Pepsi Bottling Group Inc has rejected PepsiCo Inc’s $4.2bn acquisition offer, calling it: “grossly inadequate”.
The bottler also looked to further shield itself from any bids that it doesn’t deem favourable, saying it had approved a stockholder rights plan.
The joint $6bn proposal for Pepsi Bottling and PepsiAmericas would have let PepsiCo control about 80% of its total North American beverage volume.
Pepsi Bottling Group stated in a letter sent to PepsiCo chairman and CEO, Indra Nooyi, that it values its relationship with PepsiCo, but wouldn’t agree to a deal that doesn’t reflect its “true value”.
Pepsi Bottling pointed out to PepsiCo that the offer, made on 20 April, came two days before its first-quarter earnings.
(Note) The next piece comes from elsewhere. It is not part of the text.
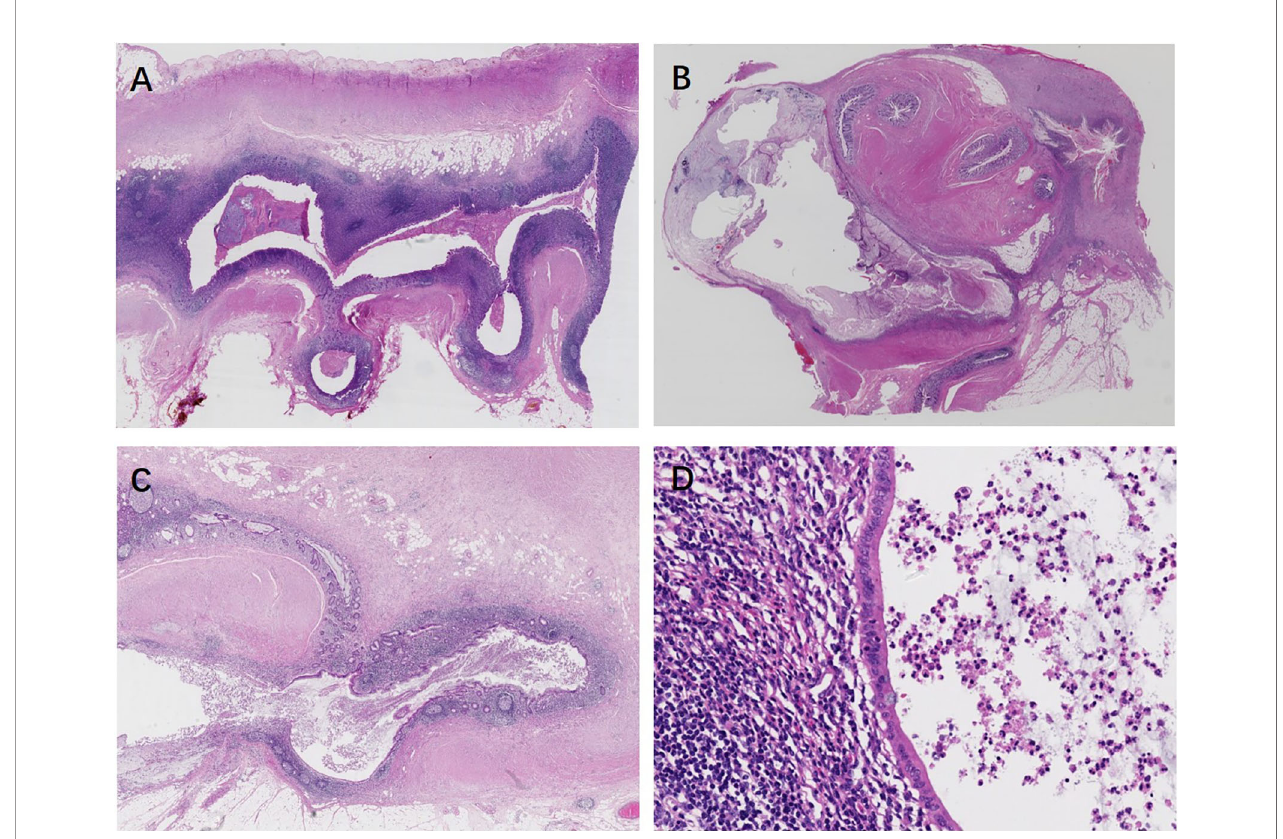
FIGURE 4 | Appendiceal diverticulosis disease. (A) Multiple intact diverticula herniate through the muscularis propria. (B – D) Ruptured appendiceal diverticula. (B) Multiple ruptured diverticula lead to tip deformation and subserosal mucus cyst formation. (C) A ruptured appendiceal diverticulum is lined with mucosa preserved of the relatively normal lamina propria, but there is an epithelial monolayer in the area below the picture. Mucin deposit in the mesoappendix. (D) At higher magni fi cation, atrophy mucosa lined with a monolayer epithelium shows a lack of mucin and nuclear abnormalities, and there are abundant lymphoid follicles in the underlying lamina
The bottler’s first-quarter profit more than doubled on a favourable tax audit settlement, which led it to boost its earnings forecast for the year. The results also easily beat Wall Street’s expectations.
Pepsi Bottling said its board’s decision was based on the unanimous recommendation of a special committee made up of independent directors.
PepsiCo currently owns 33% of New York-based Pepsi Bottling Group and 43% of PepsiAmericas, which is based in Minneapolis. Its offers equated to $29.50 per for share for Pepsi Bottling Group and $23.27 per share for PepsiAmericas.